There's a brilliant and lovely piece in today's G2 by Frank Cottrell Boyce. His overt target is the view that the pram in the hallway is the enemy of good art, and it is well worth reading on that account alone. But, whether wittingly or unwittingly, Frank also provides a timely counterweight to all those articles about children being a drag on personal happiness. He writes:
Ever since [then], I have been suspicious of the modern philosophy of "me time". I happened to make a throwaway comment to this effect earlier this year, on Desert Island Discs, and honestly you'd think I'd refused to abide by the laws of gravity. At every event I have done since, the traditional "Where d'you get your ideas from?" question has been replaced by a perplexed, testy quizzing about "me time". One young man asked me if I wasn't worried about "the pram in the hallway". I asked him where the phrase came from. "Cyril Connolly." "And what did he ever write?" The questioner thought for a minute then said, "Shit. Yeah", and thanked me for "liberating him from fear". Blimey.
It's not that I don't like a break now and then. I just don't buy the idea that the break is "because I'm worth it" or that I'm taking "the time to be me". What is "me", if not the sum of all my relationships and obligations? A customer, that's what. The more you give, the more you are.

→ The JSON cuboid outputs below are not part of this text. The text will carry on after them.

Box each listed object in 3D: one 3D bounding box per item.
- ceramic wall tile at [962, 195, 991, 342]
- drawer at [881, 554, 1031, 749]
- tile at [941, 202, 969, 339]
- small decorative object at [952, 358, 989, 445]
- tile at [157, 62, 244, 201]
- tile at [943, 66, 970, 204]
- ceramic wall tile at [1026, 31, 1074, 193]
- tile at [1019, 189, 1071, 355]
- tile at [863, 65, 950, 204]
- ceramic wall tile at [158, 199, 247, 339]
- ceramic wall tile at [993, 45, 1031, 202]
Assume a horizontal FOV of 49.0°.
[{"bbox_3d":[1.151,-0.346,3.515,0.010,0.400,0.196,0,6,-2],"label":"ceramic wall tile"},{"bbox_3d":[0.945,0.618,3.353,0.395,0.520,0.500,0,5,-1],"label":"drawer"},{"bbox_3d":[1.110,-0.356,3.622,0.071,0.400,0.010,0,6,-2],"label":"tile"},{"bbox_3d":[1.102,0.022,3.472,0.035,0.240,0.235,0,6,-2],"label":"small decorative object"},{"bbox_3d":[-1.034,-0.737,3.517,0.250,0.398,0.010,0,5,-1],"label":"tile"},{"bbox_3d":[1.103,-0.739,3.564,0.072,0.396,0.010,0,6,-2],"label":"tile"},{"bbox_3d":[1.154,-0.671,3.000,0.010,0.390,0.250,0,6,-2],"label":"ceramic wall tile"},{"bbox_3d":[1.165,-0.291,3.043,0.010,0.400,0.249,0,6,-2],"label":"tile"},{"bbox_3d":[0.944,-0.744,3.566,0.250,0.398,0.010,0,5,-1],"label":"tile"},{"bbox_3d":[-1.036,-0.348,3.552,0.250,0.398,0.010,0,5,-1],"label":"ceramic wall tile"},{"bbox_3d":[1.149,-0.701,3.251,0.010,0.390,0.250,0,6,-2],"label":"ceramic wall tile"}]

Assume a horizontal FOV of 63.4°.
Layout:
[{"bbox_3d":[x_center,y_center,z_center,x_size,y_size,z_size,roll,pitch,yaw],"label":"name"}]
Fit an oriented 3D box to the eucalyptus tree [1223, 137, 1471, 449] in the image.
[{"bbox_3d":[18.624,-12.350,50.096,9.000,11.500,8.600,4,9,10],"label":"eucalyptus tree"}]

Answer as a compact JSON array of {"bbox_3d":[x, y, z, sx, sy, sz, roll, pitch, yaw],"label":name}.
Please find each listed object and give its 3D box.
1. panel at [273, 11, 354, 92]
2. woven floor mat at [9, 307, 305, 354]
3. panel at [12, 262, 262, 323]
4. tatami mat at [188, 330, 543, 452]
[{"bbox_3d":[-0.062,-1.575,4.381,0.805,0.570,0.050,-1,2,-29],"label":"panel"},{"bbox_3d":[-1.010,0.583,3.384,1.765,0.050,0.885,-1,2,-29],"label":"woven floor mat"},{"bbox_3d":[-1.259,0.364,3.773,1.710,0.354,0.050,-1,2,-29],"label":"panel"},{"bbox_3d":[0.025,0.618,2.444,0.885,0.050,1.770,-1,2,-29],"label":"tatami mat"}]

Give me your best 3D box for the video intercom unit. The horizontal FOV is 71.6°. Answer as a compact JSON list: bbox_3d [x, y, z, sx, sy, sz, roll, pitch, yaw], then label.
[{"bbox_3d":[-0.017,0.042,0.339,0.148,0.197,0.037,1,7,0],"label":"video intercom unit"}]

If this were a philosophy seminar, I might want to enter a reservation or two. I'm more than just the sum of my relationships and obligations, because there are bits of me that are independent of them: my thumb for example, or that copy of Wisden with the ink stain; again, illness when someone has it, isn't reducible to relationships or obligations. Yet in the present context this would be nit-picking. Connectedness matters to people, most people anyway, and the current habit of measuring up what they get from those they love against the pleasure of watching TV or going for a run is misconceived.